One of my new year’s inspirations has been to make good on some unfinished projects lying around the house. I’ve resolved not to start any new projects, or buy new supplies*, until I’ve used some of my existing inventory. This graphic gray and cream fabric from Annie Selke has been sitting around for years, just waiting for me to do something with it. It was a rather large remnant, so even after recovering a throw pillow (which you can see here), I still had enough leftover for another task. So I decided to make an old-school inspiration board. While I love using pinterest and bloglovin and other online boards to compile resources, this board will be used to gather fabric swatches, photos and handwritten notes. I had a really old bulletin board that I hadn’t thrown out, just for this purpose, and with some scissors, glue gun, and nailhead trim, I was good to go.
1. Lay the (ironed) fabric with the front side facing the floor (or table) and place the bulletin board on top, so that you have at least a 2-inch allowance around the board. (You can also use foam insulation board, cut from your local hardware store, if you don’t happen to have a bulletin board lying around like I did.)
2. Using a glue gun, glue the fabric onto the frame of the back of the bulletin board. Do one side at a time, making sure to pull the fabric tight as you go. If you start with the side of the board, do the opposite side next. Likewise, if you start with the top, do the bottom next. When you are ready to glue the opposite side, give your fabric a good pull so the front is nice and tight. For the corners, I like to cut a L-shape out to get rid of the excess fabric and keep a cleaner finish.

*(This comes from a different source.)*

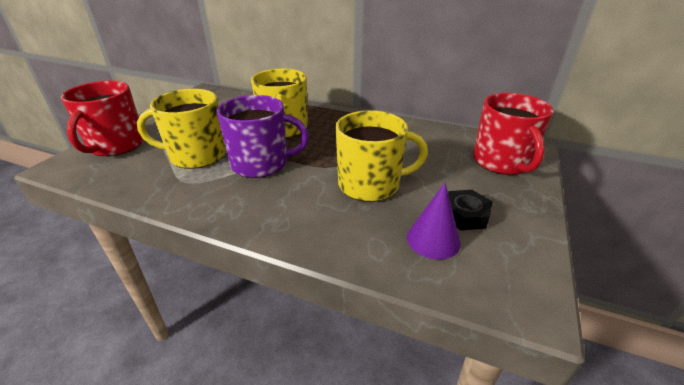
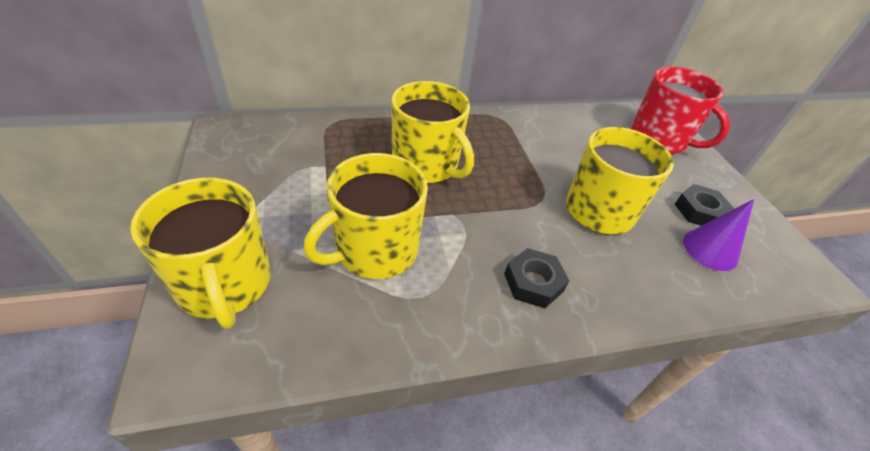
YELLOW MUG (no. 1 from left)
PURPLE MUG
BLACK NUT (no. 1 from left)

3. Now you can either stop and enjoy the clean finish of your fabric, or decide to do add something extra. I had a box of nailheads lying around (no joke) so I decided to give mine a border. Starting with the center top, I placed single railheads along the inside frame of the bulletin board. Now I understand why the package called for a rubber mallet (which I don’t have), so it required a little more effort than I had anticipated and the box of nailheads barely covered half of the top of my 2×3 foot board. Do I buy more individual nailheads or go for the nailhead trim? I opted for the latter and after logging onto Amazon to buy this trim, I had to put my project on hold.
4. Fast forward two days and I had my nail head trim in hand. You can easily cut the trim where needed and only have to push in the individual nailheads about every 5 heads. Voila! I finished it up before my 30-minute HGTV show even finished. While I wouldn’t use the trim for furniture or other projects where you need a cleaner look, it worked out great for the inspiration board and now I have another 3 yards left to make something else. Any suggestions?
*(except to finish up existing projects, like the nailhead trim!)